━━ Selected excerpt

WASHINGTON — A New York woman who was born during the Spanish Flu pandemic has survived COVID-19 for the second time.
Angelina Friedman, whose recovery from the coronavirus made national news back in the Spring, recently survived a second bought with the disease, according to her daughter.
"Not only has she beaten COVID at 101, she's beaten it at 102,” Joanne Merola told PIX11 in New York.
During the 1918 flu pandemic, Friedman was born on a passenger ship taking immigrants from Italy to New York City. Her mother died giving birth on the ship.
“My mother is a survivor,” Joanne Merola, Friedman's daughter described after her first bought with COVID-19. “She has super-human DNA.” Friedman has outlived her husband, Harold, and her 10 siblings.
Friedman, who lives in a nursing home in Lake Mohegan, first tested positive for COVID-19 in mid-March. After intermittently running a fever for several weeks, the then-101-year-old cancer survivor tested negative for the virus in mid-April, WPIX-TV reported.
Her daughter told WPIX that she received a call from the nursing home in late October, letting her know her mother had tested positive for COVID-19 again. She explained that her mother had symptoms, including a fever and dry cough, and the nursing home thought she might also have the flu.
Merola told WPIX she found out on Nov. 17 that her mother had tested negative again.
"She's not the oldest to survive COVID, but she may be the oldest to survive it twice,” she said to WPIX.
For most people, the coronavirus causes mild or moderate symptoms, such as fever and cough that clear up in two to three weeks. For some, especially older adults and people with existing health problems, it can cause more severe illness, including pneumonia and death. The vast majority of people recover.
The Associated Press contributed to this report.

━━━━
━━ Data for analysis

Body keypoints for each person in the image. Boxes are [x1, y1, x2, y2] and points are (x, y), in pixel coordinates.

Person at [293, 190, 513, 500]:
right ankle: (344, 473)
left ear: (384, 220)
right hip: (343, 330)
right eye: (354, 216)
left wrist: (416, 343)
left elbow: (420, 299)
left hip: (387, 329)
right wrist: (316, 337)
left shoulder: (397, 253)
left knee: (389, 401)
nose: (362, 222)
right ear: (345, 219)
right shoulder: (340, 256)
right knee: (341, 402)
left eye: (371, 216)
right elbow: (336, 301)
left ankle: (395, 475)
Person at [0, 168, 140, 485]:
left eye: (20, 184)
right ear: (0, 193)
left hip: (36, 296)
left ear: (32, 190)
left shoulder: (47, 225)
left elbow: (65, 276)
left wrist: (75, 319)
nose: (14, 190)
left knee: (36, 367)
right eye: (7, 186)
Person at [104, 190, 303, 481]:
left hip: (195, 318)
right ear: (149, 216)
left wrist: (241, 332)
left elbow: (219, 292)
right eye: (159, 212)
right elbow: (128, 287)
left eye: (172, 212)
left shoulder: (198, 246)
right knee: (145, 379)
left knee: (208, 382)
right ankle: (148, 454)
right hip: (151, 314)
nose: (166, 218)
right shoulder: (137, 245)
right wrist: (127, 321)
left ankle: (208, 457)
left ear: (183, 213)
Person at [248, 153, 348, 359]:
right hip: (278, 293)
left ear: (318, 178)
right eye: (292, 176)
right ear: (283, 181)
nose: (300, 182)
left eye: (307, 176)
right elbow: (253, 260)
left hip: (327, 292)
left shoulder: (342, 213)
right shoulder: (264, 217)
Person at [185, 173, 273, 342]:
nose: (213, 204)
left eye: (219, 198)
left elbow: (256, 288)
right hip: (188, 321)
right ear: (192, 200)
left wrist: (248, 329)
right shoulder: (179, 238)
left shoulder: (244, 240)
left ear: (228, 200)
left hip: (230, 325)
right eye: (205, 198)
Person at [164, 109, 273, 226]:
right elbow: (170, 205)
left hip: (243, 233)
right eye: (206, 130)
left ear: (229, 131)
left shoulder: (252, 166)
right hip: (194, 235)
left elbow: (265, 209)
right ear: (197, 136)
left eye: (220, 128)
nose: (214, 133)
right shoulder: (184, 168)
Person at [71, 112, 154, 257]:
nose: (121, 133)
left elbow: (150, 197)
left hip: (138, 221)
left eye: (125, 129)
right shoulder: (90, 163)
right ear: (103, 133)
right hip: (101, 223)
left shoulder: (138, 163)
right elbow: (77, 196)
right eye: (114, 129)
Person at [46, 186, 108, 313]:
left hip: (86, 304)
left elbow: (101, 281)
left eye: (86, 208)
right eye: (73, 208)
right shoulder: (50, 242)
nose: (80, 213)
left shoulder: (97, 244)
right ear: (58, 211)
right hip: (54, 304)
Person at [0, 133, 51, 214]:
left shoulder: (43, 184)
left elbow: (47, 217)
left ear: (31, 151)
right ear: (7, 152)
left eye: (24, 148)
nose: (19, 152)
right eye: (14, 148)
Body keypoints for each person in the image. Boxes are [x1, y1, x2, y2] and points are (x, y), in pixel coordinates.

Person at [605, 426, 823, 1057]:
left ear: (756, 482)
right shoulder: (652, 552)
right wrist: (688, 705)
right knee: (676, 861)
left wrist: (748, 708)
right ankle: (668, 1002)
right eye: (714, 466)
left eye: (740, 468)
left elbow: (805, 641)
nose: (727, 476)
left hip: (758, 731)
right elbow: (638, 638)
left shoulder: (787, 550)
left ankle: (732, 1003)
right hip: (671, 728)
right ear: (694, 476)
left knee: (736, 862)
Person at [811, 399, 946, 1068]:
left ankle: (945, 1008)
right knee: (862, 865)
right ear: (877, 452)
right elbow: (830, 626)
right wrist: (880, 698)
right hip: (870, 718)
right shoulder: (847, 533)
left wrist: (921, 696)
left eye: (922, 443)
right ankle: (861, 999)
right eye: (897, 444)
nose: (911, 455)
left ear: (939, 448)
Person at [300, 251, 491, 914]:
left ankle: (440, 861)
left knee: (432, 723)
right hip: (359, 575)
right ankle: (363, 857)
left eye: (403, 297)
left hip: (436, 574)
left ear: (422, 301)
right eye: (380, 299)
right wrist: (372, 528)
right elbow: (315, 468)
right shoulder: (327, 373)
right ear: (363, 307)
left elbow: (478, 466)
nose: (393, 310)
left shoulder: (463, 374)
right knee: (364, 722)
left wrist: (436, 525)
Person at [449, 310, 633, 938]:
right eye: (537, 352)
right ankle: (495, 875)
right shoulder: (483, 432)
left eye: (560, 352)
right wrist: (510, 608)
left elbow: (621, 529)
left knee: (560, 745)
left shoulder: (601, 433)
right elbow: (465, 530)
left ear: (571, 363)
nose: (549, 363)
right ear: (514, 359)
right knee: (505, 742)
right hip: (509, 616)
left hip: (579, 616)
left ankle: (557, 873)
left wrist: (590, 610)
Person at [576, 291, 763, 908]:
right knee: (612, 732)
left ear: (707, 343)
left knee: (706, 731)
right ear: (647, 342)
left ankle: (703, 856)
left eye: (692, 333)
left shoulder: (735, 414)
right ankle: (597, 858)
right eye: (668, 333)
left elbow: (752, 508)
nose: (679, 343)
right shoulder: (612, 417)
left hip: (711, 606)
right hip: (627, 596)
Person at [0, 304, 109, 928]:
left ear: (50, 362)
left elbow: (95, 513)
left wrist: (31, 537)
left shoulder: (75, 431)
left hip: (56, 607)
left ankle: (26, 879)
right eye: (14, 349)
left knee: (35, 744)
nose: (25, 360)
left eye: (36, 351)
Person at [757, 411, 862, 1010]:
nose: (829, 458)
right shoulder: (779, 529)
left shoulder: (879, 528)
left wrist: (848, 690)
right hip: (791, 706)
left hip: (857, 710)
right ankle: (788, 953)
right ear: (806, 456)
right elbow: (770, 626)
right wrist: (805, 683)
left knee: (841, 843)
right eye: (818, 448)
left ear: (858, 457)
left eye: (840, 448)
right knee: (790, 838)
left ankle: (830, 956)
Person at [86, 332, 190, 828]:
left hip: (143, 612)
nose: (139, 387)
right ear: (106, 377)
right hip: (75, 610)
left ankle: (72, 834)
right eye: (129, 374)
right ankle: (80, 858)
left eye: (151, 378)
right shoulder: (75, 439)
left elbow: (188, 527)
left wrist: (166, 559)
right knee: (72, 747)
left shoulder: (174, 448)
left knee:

━━━━

* Exercise requirements *
Reproduce the entire news report about the 102-year-old COVID-19 survivor word for word. The rows have no connection to the news report about the 102-year-old COVID-19 survivor.

* Answer to this exercise *
WASHINGTON — A New York woman who was born during the Spanish Flu pandemic has survived COVID-19 for the second time.
Angelina Friedman, whose recovery from the coronavirus made national news back in the Spring, recently survived a second bought with the disease, according to her daughter.
"Not only has she beaten COVID at 101, she's beaten it at 102,” Joanne Merola told PIX11 in New York.
During the 1918 flu pandemic, Friedman was born on a passenger ship taking immigrants from Italy to New York City. Her mother died giving birth on the ship.
“My mother is a survivor,” Joanne Merola, Friedman's daughter described after her first bought with COVID-19. “She has super-human DNA.” Friedman has outlived her husband, Harold, and her 10 siblings.
Friedman, who lives in a nursing home in Lake Mohegan, first tested positive for COVID-19 in mid-March. After intermittently running a fever for several weeks, the then-101-year-old cancer survivor tested negative for the virus in mid-April, WPIX-TV reported.
Her daughter told WPIX that she received a call from the nursing home in late October, letting her know her mother had tested positive for COVID-19 again. She explained that her mother had symptoms, including a fever and dry cough, and the nursing home thought she might also have the flu.
Merola told WPIX she found out on Nov. 17 that her mother had tested negative again.
"She's not the oldest to survive COVID, but she may be the oldest to survive it twice,” she said to WPIX.
For most people, the coronavirus causes mild or moderate symptoms, such as fever and cough that clear up in two to three weeks. For some, especially older adults and people with existing health problems, it can cause more severe illness, including pneumonia and death. The vast majority of people recover.
The Associated Press contributed to this report.